FOR ALL THE NAVAJO KIDS WHO WERE BORN IN THE 1930's, 40's, 50's, 60's and 70's!! 


First, we survived being born to mothers who herd sheep in the cold, carried buckets of water, chopped wood, and worked the cornfields in the heat while they carried us. They ate mutton stew and blue corn mush, fried bread, drank black coffee, and didn't get tested for diabetes. Our baby cribs were flat cradle boards, with sacred stories and songs.

We had no childproof lids on medicine bottles, doors or cabinets as we lived in Hogans and brush shade houses. When we rode our horses, we had no helmets. Not to mention, clan relatives recognized us from a distant and picked us up while hitchhiking.

 
As children riding in the back of a horse drawn wagon, absorbing all of nature on a warm day was always a special treat.  No such thing as seat belts.  

We drank water from the natural spring where the livestock drank and NOT from a bottle and no one  actually  died from it.  

We shared one soft drink with our brothers, sisters, and cousins from one bottle at least four times a year and get one piece of hard candy out of a month.
 

We had fried potatoes for breakfast, lunch and dinner and at times roasted mutton liver covered with fat placed between tortilla and tea with sugar in it, but we weren't overweight,  because
WE WERE ALWAYS OUTSIDE PLAYING
!

We would leave home in the morning and play all day, as long as we were back when the sun was just above the rim of the west horizon.  

No one worried about us or thought about where we were all day. And we were O.K.
 

We would spend hours building our Hogan out of damp sand, used rocks for horses and trucks, sounds of shifting gears were heard as our imagination ran wild and built dirt roads with our hands, even before Wal Mart invented floor rugs with imprints of roads and communities.

We rode on old rusty car hood tied to the saddle behind the horse and laughed with mud flying in our faces.

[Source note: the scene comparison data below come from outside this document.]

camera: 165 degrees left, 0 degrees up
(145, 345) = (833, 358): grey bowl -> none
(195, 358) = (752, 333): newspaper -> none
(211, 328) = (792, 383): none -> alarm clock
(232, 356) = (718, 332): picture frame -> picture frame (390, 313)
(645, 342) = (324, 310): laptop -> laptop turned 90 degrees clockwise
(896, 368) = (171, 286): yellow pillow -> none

After that we learned to solve the problem and made improvements.

We did not have Play Stations, Nintendo's, X-boxes, no video games at all, no 500 channels on cable, no video tape movies, no surround sound, no cell phones, no mp3 players, no Ipod, no personal computers, no Internet or Internet chat rooms..........

 WE HAD WORK TO DO and we were always outside in all kinds of weather conditions and respected nature! 

We fell out of trees, got cut, broke bones and teeth and bad scraps, and never told our parents, if you did you were told “diigiz” from these accidents.  

We drank from muddy ponds and puddles with bugs and worms and made mud houses made from dirt, and the worms did not live in us forever.


We did not have birthday parties or given birthday presents, we made our own toys and guns out of sticks and we play shopping by building trading posts using empty cans and bottles, using what ever paper we could find to use as paper money.

We rode horses, donkeys, or walked to a relative's house and knocked on the door and knew how to greet and shook hands with everyone, down to the babies!  


The idea of a parent bailing us out of one lost sheep from one hundred or more heads of sheep was unheard of, you were sent out to find it.


This generation has produced Navajos with their language and culture intact!  

 We had freedom, failure, success and responsibility, and we learned HOW TO DEAL WITH IT ALL!  


If YOU are one of them!
CONGRATULATIONS!
You might want to share this with others who have had the luck to grow up as kids, before
the government regulated our lives for our own good.   

Kids now you know how brave your parents were.